Here are 21 COVID-19-related research findings covered by Becker's Hospital Review since May 27:

Note: Findings are listed from oldest to most recent.

1. COVID-19 immunity persists for at least a year, perhaps even a lifetime, according to two recent studies.

2. People with mild or asymptomatic COVID-19 cases may be just as infectious as those with severe cases who require hospitalization, a study published May 25 in Science found.

3. Nearly three-fourths of people who recover from COVID-19 have at least one lingering symptom, according to a study published May 26 in Jama Network Open.

4. Nearly half of COVID-19 patients discharged from Ann Arbor-based Michigan Medicine last spring experienced functional decline, research shows.

5. Compared to the flu, kids with a COVID-19 infection face a higher risk for hospitalization and pneumonia, among other complications, according to a study published May 28 in Pediatrics

6. A third of adolescents hospitalized with COVID-19 need intensive care, according to CDC data published June 4. 

7. SARS-CoV-2, the virus that causes COVID-19, infects immature red blood cells, reducing oxygen in the blood and hindering immune response, according to a new study published in Stem Cell Reports.

8. People who received Pfizer-BioNTech or Moderna's mRNA vaccine and later contracted COVID-19, known as breakthrough infections, had milder and shorter illness compared to those who were unvaccinated and infected, according to CDC findings published June 7. 

9. The COVID-19 vaccine rollout significantly cut cases, deaths, hospitalizations and emergency department visits among U.S. adults, according to the CDC's June 8 Morbidity and Mortality Weekly Report.

10. The U.S. launched COVID-19 contact tracing programs nationwide to slow the transmission of the virus, spending hundreds of millions of dollars. Yet the effort gave "suboptimal" results because only a third of infected residents were able to share their contact data, according to a June 3 study published in JAMA Network Open.

11. Cleveland Clinic researchers found close network-based relationships between SARS-CoV-2 and genes/proteins associated with Alzheimer's, as well as several other neurological diseases.

12. People infected by the delta coronavirus variant have twice the risk of hospitalization of people infected with the alpha variant first identified in the U.K., according to research from Scotland published June 14 in The Lancet.

13. Among a study of nearly 2 million people who had COVID-19, more than 20 percent were left with at least one post-COVID-19 condition at least 30 days after their initial diagnosis, according to findings published June 15 by Fair Health, a national nonprofit organization.

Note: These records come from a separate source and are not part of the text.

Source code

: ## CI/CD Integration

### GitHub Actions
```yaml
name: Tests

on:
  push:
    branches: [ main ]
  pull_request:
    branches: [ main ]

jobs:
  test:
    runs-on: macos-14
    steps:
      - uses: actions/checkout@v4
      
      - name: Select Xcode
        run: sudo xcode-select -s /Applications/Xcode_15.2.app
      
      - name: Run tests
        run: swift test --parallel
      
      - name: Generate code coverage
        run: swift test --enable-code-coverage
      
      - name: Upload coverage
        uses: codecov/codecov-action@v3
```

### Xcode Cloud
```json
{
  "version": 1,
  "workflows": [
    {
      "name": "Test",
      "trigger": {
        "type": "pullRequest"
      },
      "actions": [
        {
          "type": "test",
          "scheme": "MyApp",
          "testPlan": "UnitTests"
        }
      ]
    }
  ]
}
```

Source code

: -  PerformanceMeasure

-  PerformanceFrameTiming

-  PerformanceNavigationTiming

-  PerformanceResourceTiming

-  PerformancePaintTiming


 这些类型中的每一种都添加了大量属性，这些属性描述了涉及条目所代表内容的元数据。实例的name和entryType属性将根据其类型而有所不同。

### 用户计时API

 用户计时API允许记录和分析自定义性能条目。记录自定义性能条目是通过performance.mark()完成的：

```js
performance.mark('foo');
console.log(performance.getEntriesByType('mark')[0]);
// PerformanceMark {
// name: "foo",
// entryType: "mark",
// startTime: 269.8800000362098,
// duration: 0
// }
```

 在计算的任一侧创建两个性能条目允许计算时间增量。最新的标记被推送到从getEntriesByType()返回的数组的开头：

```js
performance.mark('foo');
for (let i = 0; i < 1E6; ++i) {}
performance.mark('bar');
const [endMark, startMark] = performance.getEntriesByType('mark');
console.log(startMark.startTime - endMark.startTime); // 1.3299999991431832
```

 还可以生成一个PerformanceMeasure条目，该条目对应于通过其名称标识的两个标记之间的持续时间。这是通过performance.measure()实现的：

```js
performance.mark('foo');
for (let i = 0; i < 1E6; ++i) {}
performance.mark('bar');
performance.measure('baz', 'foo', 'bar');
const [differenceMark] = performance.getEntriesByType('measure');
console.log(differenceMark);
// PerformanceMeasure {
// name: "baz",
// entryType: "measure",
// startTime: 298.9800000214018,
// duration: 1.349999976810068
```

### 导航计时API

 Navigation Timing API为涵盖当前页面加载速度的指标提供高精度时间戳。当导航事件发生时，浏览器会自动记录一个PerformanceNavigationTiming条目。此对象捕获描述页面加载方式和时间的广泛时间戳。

14. A third dose of COVID-19 vaccine strengthened antibody levels among solid organ transplant recipients who had suboptimal antibody levels after the first or second dose, according to research published June 14 in Annals of Internal Medicine.

15. Antibody testing research suggests COVID-19 may have been circulating in Illinois, Massachusetts, Mississippi, Pennsylvania and Wisconsin before the first official cases were reported there, according to findings published June 15 in Clinical Infectious Diseases.

16. The delta coronavirus variant appears more commonly linked to a different range of symptoms than other variants, according to a large U.K. study.

17. COVID-19 was linked to brain tissue loss in a U.K. brain imaging study, according to early findings published June 15 in the preprint server MedRxiv.

18. The benefits of using a combination treatment for children who develop a rare inflammatory condition after contracting COVID-19 is still unclear, two studies show.

19. Nearly 17 million people — about five times more than official counts — may have had undiagnosed COVID-19 infections in the U.S. during the first few months of the pandemic, according to research published June 22 in Science Translational Medicine.

20. "Immunocompromised" is a large bucket — and not all immunocompromising conditions affect a person's ability to produce antibodies in response to COVID-19 vaccination the same way, research published June 30 in the preprint server MedRxiv suggests. 

21. Hospital patients sharing a room with someone who tests positive for COVID-19 are at a high risk of contracting the virus, according to a study published in Clinical Infectious Diseases.